Get the youth theatre to put on The Tempest at the same time as the Royal Shakespeare Company is in town. Whose idea was this? Get some RSC actors to watch rehearsals and get local telly to film it. Whose idea was that? Get me to give a slightly (slightly!) wooden interpretation of Prospero - but audible right at the back and word-perfect. Get my mate Trevor to play Caliban, get my mate Dave to play Ariel and get my mate Miranda to play Miranda (yes, really!).
Get Dave who plays Ariel to wear some sort of loincloth and be covered in make-up, only not the proper stuff from a theatrical supplier, but something that Trevor had found in a drawer in his dad’s garage. This make-up later made it harder to work out what had happened. Tracy, who applied it, didn’t pursue cosmetics or theatre as a profession.
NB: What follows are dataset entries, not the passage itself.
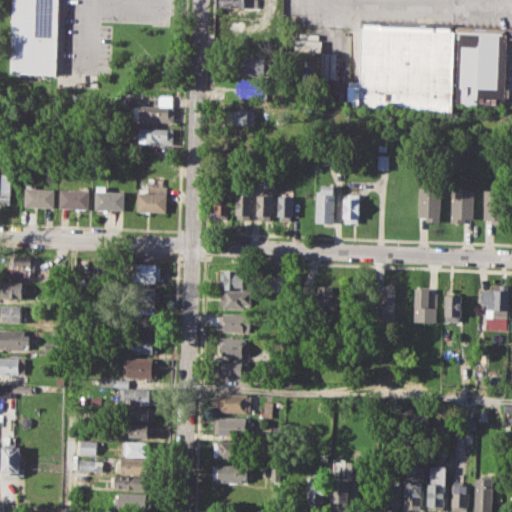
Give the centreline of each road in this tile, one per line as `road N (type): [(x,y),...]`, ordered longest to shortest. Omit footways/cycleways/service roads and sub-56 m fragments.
road 1 (residential): [(0,237),(511,260)]
road 2 (residential): [(200,0),(185,511)]
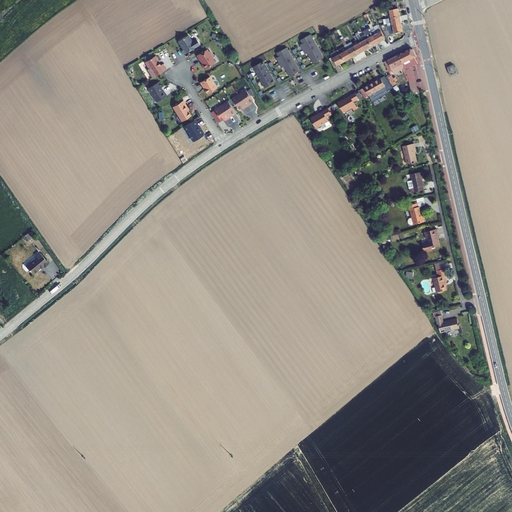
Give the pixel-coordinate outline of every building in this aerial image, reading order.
[(389,19),(400,16),(397,1),(390,5),(391,10),(390,10),(384,11),(385,15),(388,15),(389,19)] [(381,28),(402,24),(400,16),(389,19),(386,19),(387,24),(380,25),(381,28)] [(395,33),(403,32),(402,24),(381,28),(387,38),(391,35),(390,34),(395,33)] [(378,43),(386,39),(378,25),(373,28),(372,26),(370,27),(378,43)] [(372,47),(378,43),(370,27),(363,31),(365,34),(372,47)] [(365,50),(372,47),(365,34),(361,36),(358,32),(356,34),(356,35),(365,50)] [(316,43),(311,34),(300,40),(302,44),(300,45),(303,50),(316,43)] [(182,51),(184,54),(200,45),(196,39),(192,41),(189,35),(179,41),(184,50),(182,51)] [(358,44),(354,46),(358,54),(365,50),(356,35),(354,36),(358,44)] [(351,58),(358,54),(354,46),(352,42),(348,44),(347,45),(343,37),(341,39),(341,40),(343,42),(345,46),(347,50),(351,58)] [(316,43),(303,50),(305,55),(308,53),(310,56),(320,51),(316,43)] [(276,58),(279,63),(292,56),(287,48),(277,53),(279,57),(276,58)] [(207,49),(197,56),(200,61),(201,61),(203,64),(202,64),(205,69),(215,63),(212,57),(212,55),(210,51),(209,52),(207,49)] [(403,63),(414,58),(416,57),(413,49),(411,49),(399,54),(403,63)] [(338,66),(345,62),(340,54),(338,50),(330,54),(332,58),(329,59),(334,67),(338,66)] [(345,62),(351,58),(347,50),(345,52),(340,54),(345,62)] [(320,51),(310,56),(314,64),(324,58),(320,51)] [(396,70),(395,69),(401,66),(407,77),(409,76),(403,63),(399,54),(384,62),(390,73),(396,70)] [(151,74),(153,78),(161,73),(167,69),(163,64),(161,65),(158,60),(156,56),(145,62),(149,69),(150,68),(153,73),(151,74)] [(292,56),(279,63),(282,68),(284,67),(286,70),(296,64),(292,56)] [(412,67),(413,66),(418,64),(414,58),(403,63),(409,76),(412,93),(417,92),(414,71),(414,70),(412,70),(410,71),(410,68),(412,67)] [(268,69),(264,61),(253,67),(258,75),(268,69)] [(296,64),(286,70),(290,77),(300,71),(296,64)] [(448,70),(451,77),(457,74),(455,67),(453,64),(447,67),(448,70)] [(268,69),(258,75),(261,81),(271,75),(268,69)] [(386,76),(393,86),(398,83),(392,73),(386,76)] [(271,75),(261,81),(265,88),(276,83),(271,75)] [(210,77),(200,82),(203,86),(208,94),(217,88),(210,77)] [(380,78),(364,87),(371,99),(387,89),(380,78)] [(159,81),(148,88),(157,102),(167,96),(163,90),(161,88),(162,87),(159,81)] [(395,91),(399,97),(403,94),(402,92),(404,90),(402,87),(399,89),(397,85),(393,87),(395,91)] [(369,100),(371,99),(364,87),(362,88),(369,100)] [(246,90),(239,94),(247,106),(251,104),(250,103),(253,101),(246,90)] [(355,92),(338,103),(343,113),(352,108),(354,111),(358,109),(354,102),(359,99),(355,92)] [(239,94),(233,98),(240,109),(243,107),(244,108),(247,106),(239,94)] [(186,105),(184,100),(173,107),(182,121),(191,116),(188,111),(185,105),(186,105)] [(228,101),(222,105),(230,118),(233,116),(232,114),(236,112),(228,101)] [(215,110),(212,112),(214,116),(217,113),(222,121),(226,119),(227,120),(230,118),(222,105),(215,110)] [(328,108),(310,118),(316,128),(321,126),(323,129),(331,124),(325,115),(331,112),(328,108)] [(184,127),(193,141),(204,135),(195,120),(184,127)] [(417,125),(411,128),(413,133),(420,129),(417,125)] [(416,152),(415,143),(403,146),(407,164),(417,162),(415,152),(416,152)] [(424,190),(421,172),(411,174),(412,180),(407,181),(409,189),(410,189),(411,193),(424,190)] [(419,207),(417,203),(408,205),(412,218),(409,219),(408,221),(408,224),(411,226),(414,225),(425,222),(423,216),(420,206),(419,207)] [(429,231),(425,232),(426,238),(428,238),(429,241),(425,242),(423,244),(424,249),(427,250),(431,249),(431,248),(439,246),(437,236),(439,235),(437,229),(433,230),(432,226),(428,227),(429,231)] [(27,266),(33,274),(44,265),(45,267),(49,264),(40,253),(36,256),(38,257),(27,266)] [(438,277),(434,278),(436,287),(437,292),(438,292),(439,293),(442,292),(442,291),(447,290),(445,282),(447,282),(446,275),(444,269),(437,270),(438,277)] [(459,328),(457,318),(444,322),(442,315),(436,316),(437,324),(439,323),(441,332),(459,328)]
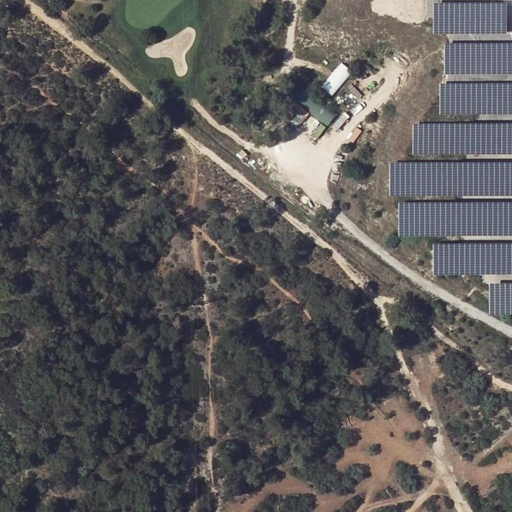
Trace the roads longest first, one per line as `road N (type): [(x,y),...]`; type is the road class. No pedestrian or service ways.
road 1 (track): [(24,0),(373,287),(466,511)]
road 2 (track): [(201,222),(211,290),(217,511)]
road 3 (track): [(511,386),(404,304),(378,298)]
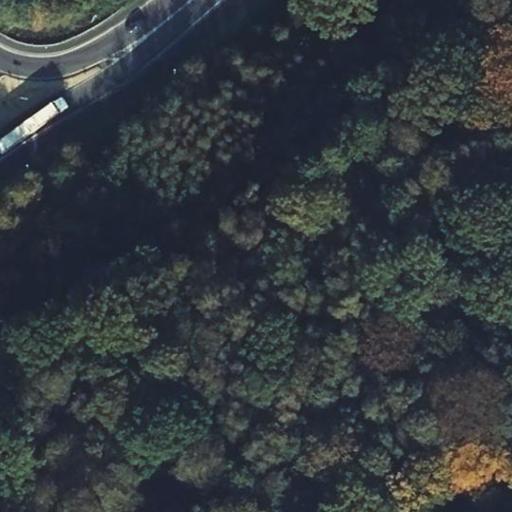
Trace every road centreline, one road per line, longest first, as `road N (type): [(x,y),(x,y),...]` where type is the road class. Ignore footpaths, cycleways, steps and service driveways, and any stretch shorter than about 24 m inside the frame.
road 1 (primary): [(0,146),(124,67),(192,0)]
road 2 (primary): [(190,0),(70,62),(29,66),(0,57)]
Get Trevor to sort out Dave-as-Ariel’s landing gear for when he does the spirited flying through the air, off a platform and on to the mattress behind the set. Only not a fancy mattress of maybe a metre thickness, but one found in Trevor’s dad’s garage-of-plenty, off their Elaine’s bed – taken out of her room when she moved in with him who was always reading the Collected Works at the corner table in the snug (all right, maybe not always, but at least once).
So the mattress wasn’t much cop – especially because Dave, who was Ariel, didn’t know Trevor’s sister Elaine had moved back in to their parents’, gone to the Civic Theatre, took her double mattress back and swapped it for a single – which she’d nicked out the house of William (him from the snug). Dave/Ariel took off, winking at Tracy and thinking of the after-show party, before landing, noisily, on a bit of stage which wasn’t mattress. There was lots of blood, but it was hard to tell with Trevor and Tracy’s home-made make-up confusing matters.
Trevor came in for a lot of stick and frankly got a bit savage about it all. Fists were thrown, went flying. The RSC people laughed and the local telly made a half-hour documentary.